Department of Electrical Engineering, Guizhou University, Guiyang 550025, China.
Sensors (Basel). 2023 Feb 6;23(4):1811. doi: 10.3390/s23041811.
Selecting the best planting area for blueberries is an essential issue in agriculture. To better improve the effectiveness of blueberry cultivation, a machine learning-based classification model for blueberry ecological suitability was proposed for the first time and its validation was conducted by using multi-source environmental features data in this paper. The sparrow search algorithm (SSA) was adopted to optimize the CatBoost model and classify the ecological suitability of blueberries based on the selection of data features. Firstly, the Borderline-SMOTE algorithm was used to balance the number of positive and negative samples. The Variance Inflation Factor and information gain methods were applied to filter out the factors affecting the growth of blueberries. Subsequently, the processed data were fed into the CatBoost for training, and the parameters of the CatBoost were optimized to obtain the optimal model using SSA. Finally, the SSA-CatBoost model was adopted to classify the ecological suitability of blueberries and output the suitability types. Taking a study on a blueberry plantation in Majiang County, Guizhou Province, China as an example, the findings demonstrate that the AUC value of the SSA-CatBoost-based blueberry ecological suitability model is 0.921, which is 2.68% higher than that of the CatBoost (AUC = 0.897) and is significantly higher than Logistic Regression (AUC = 0.855), Support Vector Machine (AUC = 0.864), and Random Forest (AUC = 0.875). Furthermore, the ecological suitability of blueberries in Majiang County is mapped according to the classification results of different models. When comparing the actual blueberry cultivation situation in Majiang County, the classification results of the SSA-CatBoost model proposed in this paper matches best with the real blueberry cultivation situation in Majiang County, which is of a high reference value for the selection of blueberry cultivation sites.

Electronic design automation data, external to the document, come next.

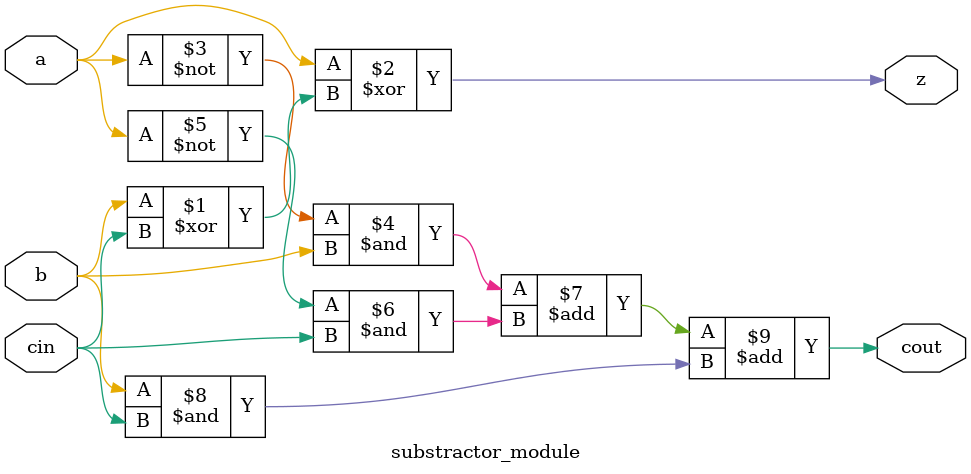
<source format=sv>
module substractor_module(input logic a,b,cin, output logic z,cout);

	assign z = a ^ (b ^ cin);
	assign cout =  (~a & b) + (~a & cin) + (b & cin);

endmodule
</source>
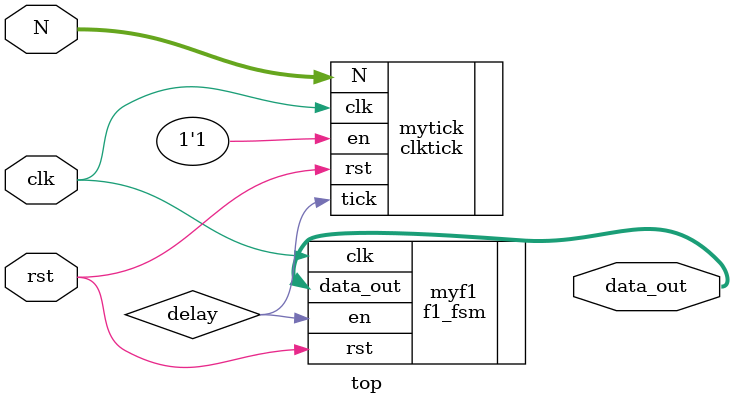
<source format=sv>
module top #(
) (
    input logic [15:0]  N,
    input logic         clk,
    input logic         rst,
    output logic[7:0]   data_out
);

logic delay;

clktick mytick(
    .N(N),
    .en(1'b1),
    .rst(rst),
    .clk(clk),
    .tick(delay)
);

f1_fsm myf1(
    .rst(rst),
    .en(delay),
    .clk(clk),
    .data_out(data_out)
);


  
endmodule

</source>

选择蓝莓的最佳种植区域是农业中的一个重要问题。为了更好地提高蓝莓种植的效果,本文首次提出了一种基于机器学习的蓝莓生态适宜性分类模型,并利用多源环境特征数据对其进行了验证。采用麻雀搜索算法(SSA)对 CatBoost 模型进行优化,根据数据特征的选择对蓝莓的生态适宜性进行分类。首先,使用边界-SMOTE 算法来平衡正、负样本的数量。使用方差膨胀因子和信息增益方法筛选出影响蓝莓生长的因素。然后,将处理后的数据输入到 CatBoost 中进行训练,并使用 SSA 优化 CatBoost 的参数,以获得最优模型。最后,采用 SSA-CatBoost 模型对蓝莓的生态适宜性进行分类,并输出适宜性类型。以中国贵州省麻江县的一个蓝莓种植园为例,结果表明,基于 SSA-CatBoost 的蓝莓生态适宜性模型的 AUC 值为 0.921,比 CatBoost(AUC = 0.897)高 2.68%,明显高于逻辑回归(AUC = 0.855)、支持向量机(AUC = 0.864)和随机森林(AUC = 0.875)。此外,根据不同模型的分类结果对麻江县蓝莓的生态适宜性进行了映射。当将本文提出的 SSA-CatBoost 模型的分类结果与麻江县实际的蓝莓种植情况进行比较时,该模型的分类结果与麻江县实际的蓝莓种植情况最为吻合,对蓝莓种植地点的选择具有较高的参考价值。